Fibrinolytic activity increased during the anhepatic period of OLT. Graft reperfusion was followed by a rise in t-PA in both OLT and HLT. In HLT, t-PA quickly returned to normal, whereas a continuous increase was found in OLT. The coagulation parameters, in turn, remained unchanged during the anhepatic period and deteriorated in OLT compared to HLT. The duration of graft storage was directly related to the severity of the hemostatic changes, although this effect was more apparent in OLT than in HLT.
Changes in hemostasis are more pronounced in OLT than in HLT. This suggests that the host liver protects the recipient from the effects of graft storage damage, even after long preservation times.

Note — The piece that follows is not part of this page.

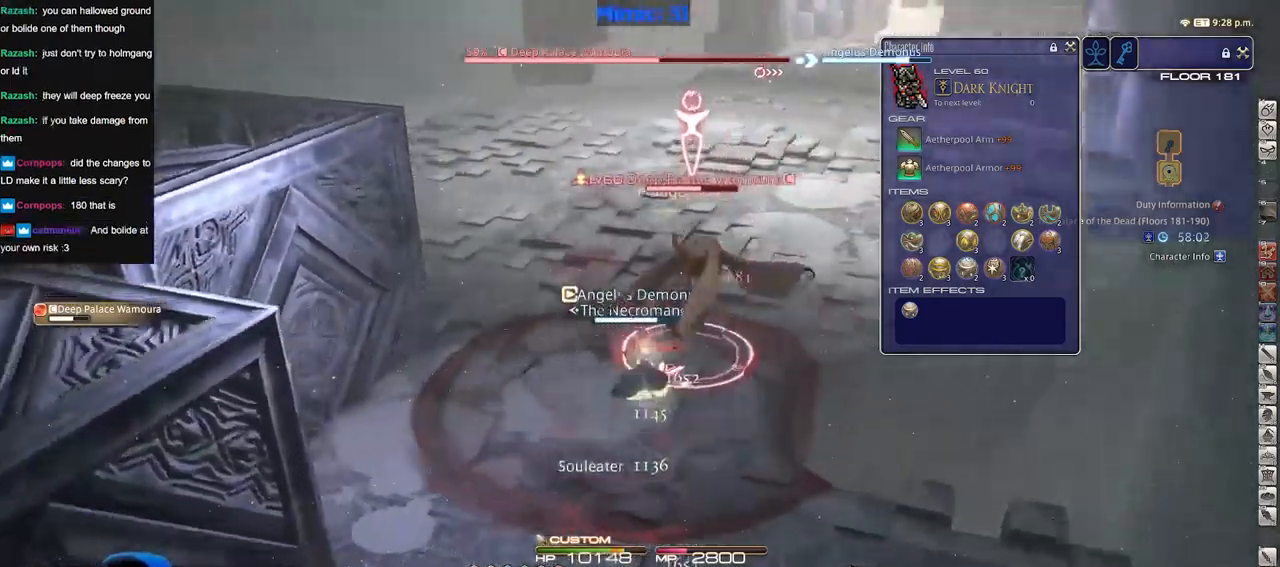
{"keys": ["rbracket"], "events": [[33, "s", "down"], [66, "s", "up"], [400, "rbracket", "down"], [450, "rbracket", "up"], [484, "rbracket", "down"]]}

Early postreperfusion fibrinolytic activity was presumably due to t-PA release from the graft both in OLT and HLT. The further rise t-PA in OLT might be caused by the release of cytokines from the graft, that subsequently evoke endothelial t-PA release. In HLT, t-PA and cytokines may be cleared by the native liver. No positive or negative effect of PGE1 on coagulation or fibrinolysis parameters was noticed.
我们比较了不同保存时间的移植物在原位肝移植(OLT)和同种异体肝移植(HLT)过程中的止血变化,以研究HLT中的宿主肝脏是否能保护受体免受严重移植物保存损伤引起的止血恶化。特别地,研究了纤溶恶化的机制。还研究了前列腺素E1(PGE1)对这些参数的影响。

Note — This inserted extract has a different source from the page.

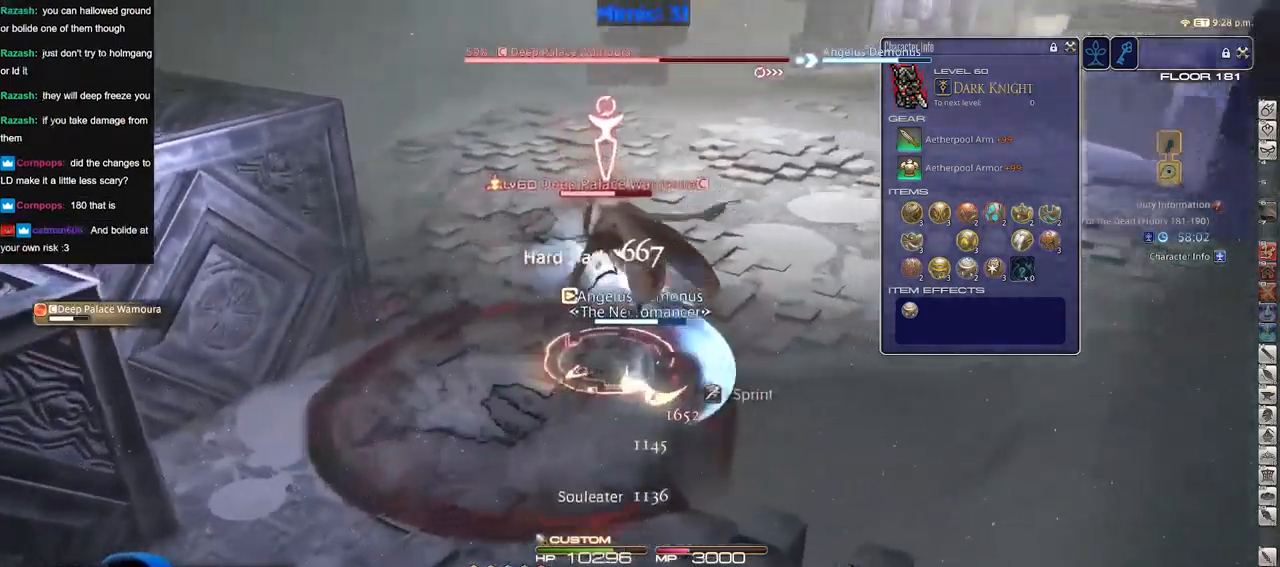
{"keys": ["a", "w"], "events": [[301, "a", "down"], [301, "w", "down"], [484, "rbracket", "up"]]}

69头猪接受OLT(n = 32)或HLT(n = 37),移植物保存2小时(n = 31)、24小时(n = 16)、48小时(n = 7)或72小时(n = 15)。将PGE1静脉注射给供体和受体动物,并添加到保存液和冲洗液中。在移植过程中的几个时间点测量纤溶(优球蛋白凝块溶解时间、组织型纤溶酶原激活物活性和α2 -抗纤溶酶)和凝血参数(活化部分凝血活酶时间、凝血酶原时间、纤维蛋白原和血小板计数)。
使用单变量非参数检验分析凝血和纤溶参数。对于三个主要变量,即移植类型、PGE1的使用和保存时间,进行了多元回归分析。
OLT无肝期纤溶活性增加。移植物再灌注后,OLT和HLT中的组织型纤溶酶原激活物均升高。在HLT中,组织型纤溶酶原激活物迅速恢复正常,而在OLT中则持续升高。相反,凝血参数在无肝期保持不变,与HLT相比,OLT中的凝血参数恶化。移植物保存时间与止血变化的严重程度直接相关,尽管这种影响在OLT中比在HLT中更明显。
OLT中的止血变化比HLT中更明显。这表明宿主肝脏即使在长时间保存后也能保护受体免受移植物保存损伤的影响。再灌注后早期的纤溶活性可能是由于OLT和HLT中移植物释放组织型纤溶酶原激活物。OLT中组织型纤溶酶原激活物的进一步升高可能是由于移植物释放细胞因子,随后引起内皮细胞释放组织型纤溶酶原激活物。在HLT中,组织型纤溶酶原激活物和细胞因子可能被天然肝脏清除。未观察到PGE1对凝血或纤溶参数有正面或负面影响。